@HairySmurf I thought that recent views were that LDL levels are not a good measure of risk per se, but the types of LDL and also the ratio of total cholesterol to HDL.
@KennyA Encouraging list of highlights for those who eat relatively high fat diets.
I have a relatively high total cholesterol but so far the ratios have been good and the surgery seem happy with that.
I have seen it suggested that higher cholesterol may be a benefit to older people, especially women.
The gold standard test is for apolipoprotein B (ApoB) which is a protein on the surface of each 'bad' particle in the blood. That test gives you an approximate count of how many problematic particles are actually in there. It's better than the commonly-available tests as the count of particles is more important than how much cholesterol is actually in the blood. Measuring cholesterol isn't ideal as a lot of small LDL particles might show a similar result to a smaller number of larger particles. It's not the amount of cholesterol in the blood that matters but the number of individual particles in circulation banging into the artery walls over a lifetime.
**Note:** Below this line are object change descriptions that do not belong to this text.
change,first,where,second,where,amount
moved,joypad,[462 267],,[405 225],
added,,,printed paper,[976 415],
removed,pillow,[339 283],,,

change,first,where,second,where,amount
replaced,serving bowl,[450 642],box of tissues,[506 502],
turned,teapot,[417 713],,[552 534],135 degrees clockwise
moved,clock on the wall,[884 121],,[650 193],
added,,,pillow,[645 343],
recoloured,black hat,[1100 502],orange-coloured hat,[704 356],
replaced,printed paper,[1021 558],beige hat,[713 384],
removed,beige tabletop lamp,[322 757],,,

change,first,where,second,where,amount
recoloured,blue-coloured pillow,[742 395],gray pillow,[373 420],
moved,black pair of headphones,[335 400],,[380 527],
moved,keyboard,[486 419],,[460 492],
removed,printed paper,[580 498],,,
Unfortunately the ApoB test (in Ireland at least) is only offered to people who are known to have heart problems. It's only available privately here and it's not cheap.
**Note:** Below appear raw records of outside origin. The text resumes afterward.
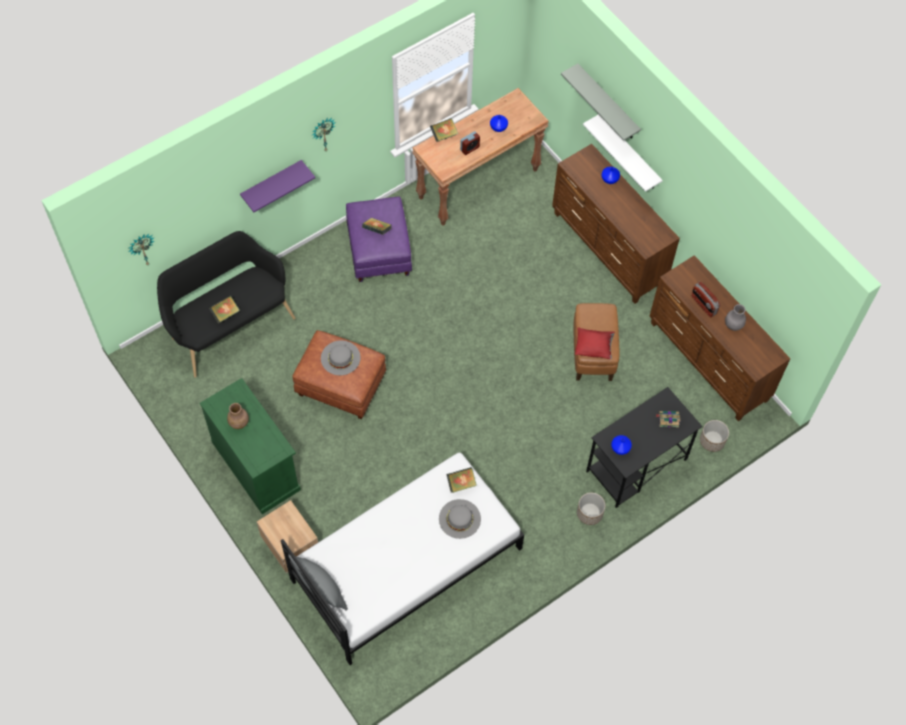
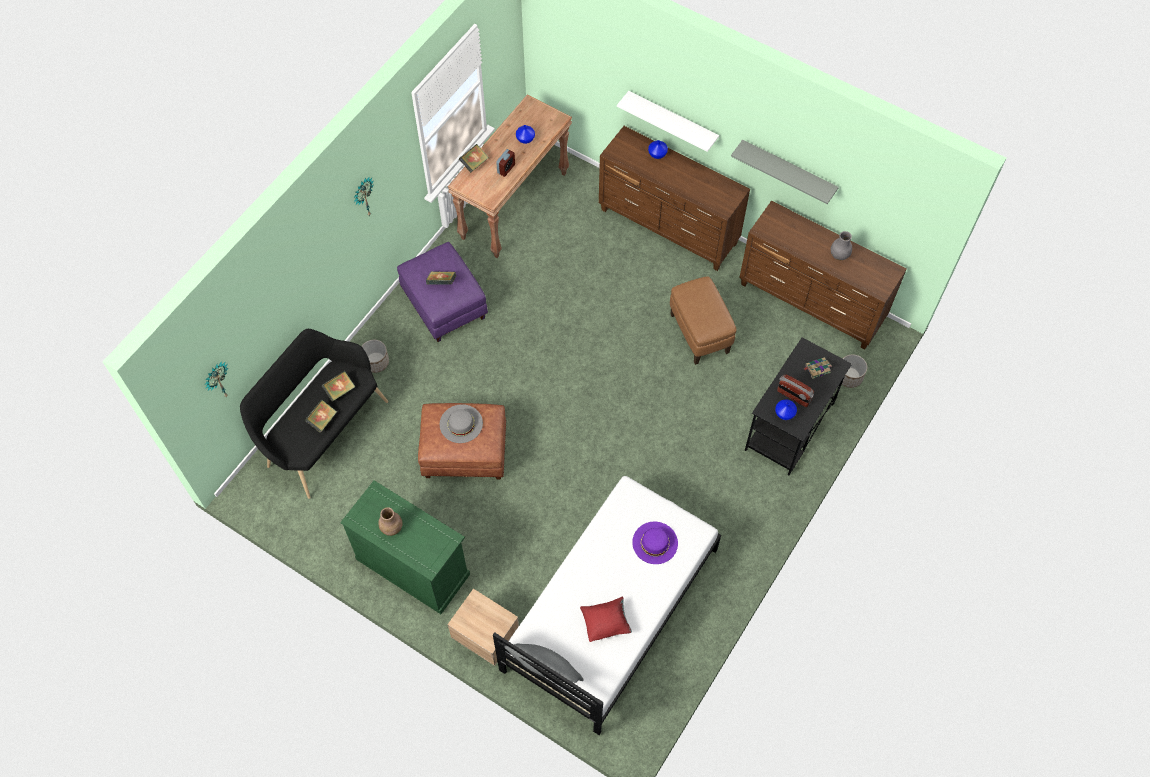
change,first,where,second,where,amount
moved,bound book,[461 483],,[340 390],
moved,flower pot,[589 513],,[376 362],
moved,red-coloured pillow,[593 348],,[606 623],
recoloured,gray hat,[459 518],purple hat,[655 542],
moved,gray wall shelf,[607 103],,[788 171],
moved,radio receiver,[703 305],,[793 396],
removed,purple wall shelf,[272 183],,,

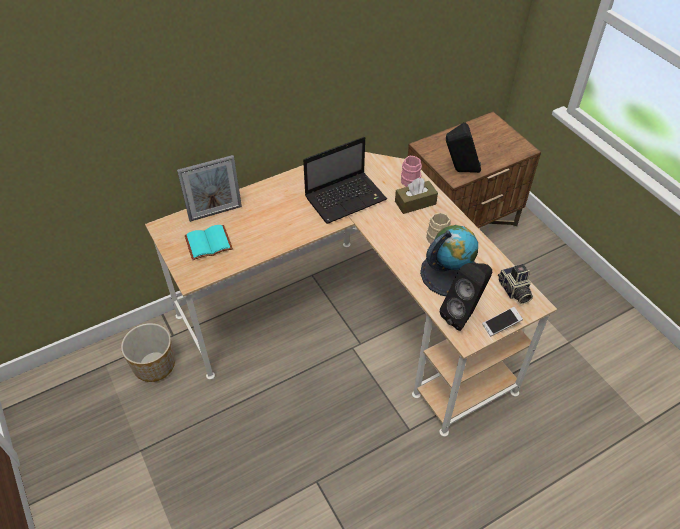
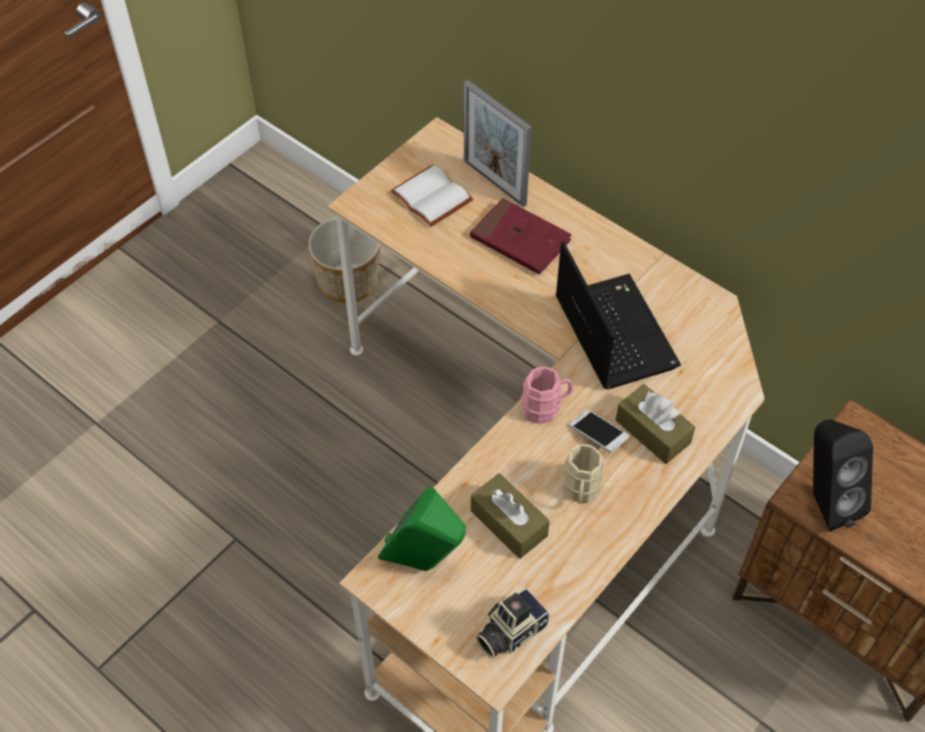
change,first,where,second,where,amount
recoloured,black speaker,[463 315],green speaker,[425 563],
recoloured,turquoise bound book,[209 242],white bound book,[434 196],
added,,,red-coloured bound book,[520 240],
replaced,globe,[450 273],brownish box of tissues,[509 523],
moved,pinkish coffee mug,[410 179],,[546 407],
turned,notebook computer,[346 198],,[613 331],150 degrees counterclockwise
moved,telephone,[501 325],,[597 435],

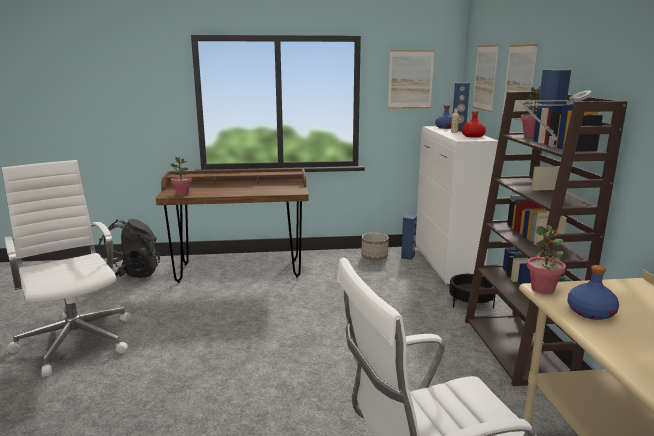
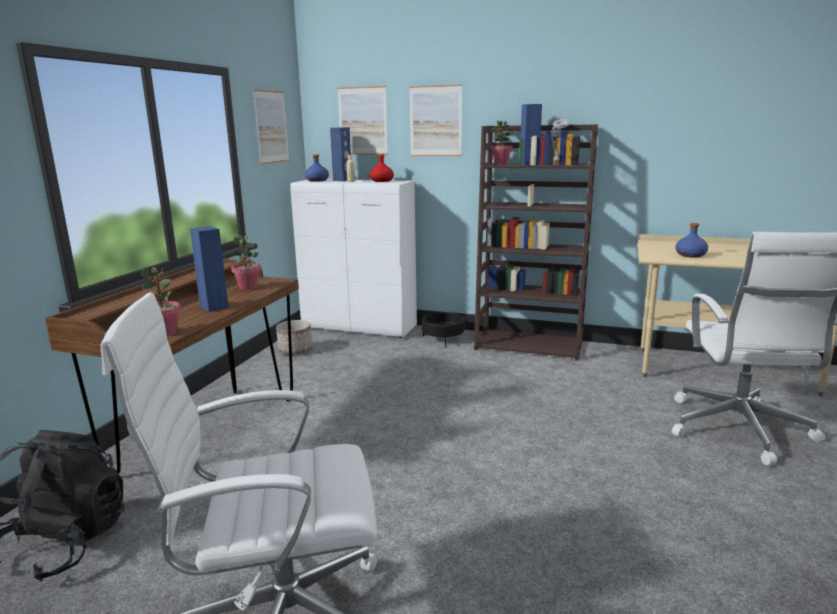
change,first,where,second,where,amount
moved,blue-coloured speaker,[408 257],,[214 307],
moved,plant in a pot,[543 289],,[248 287],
The next best thing is the 'Total minus HDL' figure (non-HDL cholesterol) - total cholesterol in the blood which isn't contained in a HDL particle. This is roughly equivalent to Apo-B in most cases (
Link) and is as good an indicator as most of us have access to.
The next best indicator is LDL. There are problems with this though as LDL is calculated based on the other measurements, not measured directly, and as mentioned above there might be lots of small LDL particles or a smaller number of larger ones which can make a big difference to the actual risk involved.
The 'Total to HDL' ratio has been discredited as a good indicator. HDL is known marker for metabolic health and for a good diet but when medications that artificially raise HDL were developed and tested in clinical trials they had no detectable effect on health outcomes. Thus by taking one of those meds a person's ratio would look very good while it wouldn't actually do anything. Why exactly high HDL is associated with good heart health is still being investigated but the ratio is now seen as the least valuable indicator of those listed above. It still appears on blood test results though, still used by the QRisk3 calculator, still taken seriously by many doctors, which says a lot about how far behind the times a lot of the testing and general knowledge around cholesterol is (even amongst many GPs).
The information above comes from a series of interviews with lipidologist Dr. Thomas Dayspring - knows his stuff, lectures doctors about cholesterol, rated amongst the top doctors in the US. Interview series linked here -
Link. When watching those interviews I noted down the relationship between the different indicators and Dayspring's recommendations as to what levels a person might want to aim below (he talks about it in video 3 I believe). I haven't found any similar resource elsewhere and there's a chance I noted something down wrong here so take these figures with a grain of salt - this is the word of one doctor interviewed on YouTube:
LDL-C
2.59 mmol/L (100 mg/dL) - for the general population
1.81 mmol/L (70 mg/dL) - for those at increased risk
1.42 mmol/L (55 mg/dL) - for those at high risk
Non-HDL-C
3.36 mmol/L (130 mg/dL) - for the general population
2.59 mmol/L (100 mg/dL) - for those at increased risk
2.2 mmol/L (85 mg/dL) - for those at high risk
Apolipoprotein B
100 mg/dL - for the general population
80 mg/dL - for those at increased risk
65 mg/dL - for those at high risk
60mg/dL - aggressive treatment for people at very high risk
The reality is these levels are guesses to some extent, just like every cholesterol recommendation provided everywhere - they're very round numbers that approximate something that is unique to the individual. We can't actually know how far along the path to heart disease we each are without advanced testing which is not available to most of us. In my case, a person who was a smoker for 20 years, was obese for much of that time, did not exercise enough, was diagnosed diabetic (and so was likely on the path to that for years) and likely continue to be insulin resistant I see myself as somewhere between increased risk and high risk. For this reason I aim to achieve somewhere between 2.6 and 2.2 mmol/L on the 'Non-HDL' scale. I do pay attention to my HDL result but more as a general indicator that I'm eating well and getting enough exercise than as a target in itself to work hard at changing.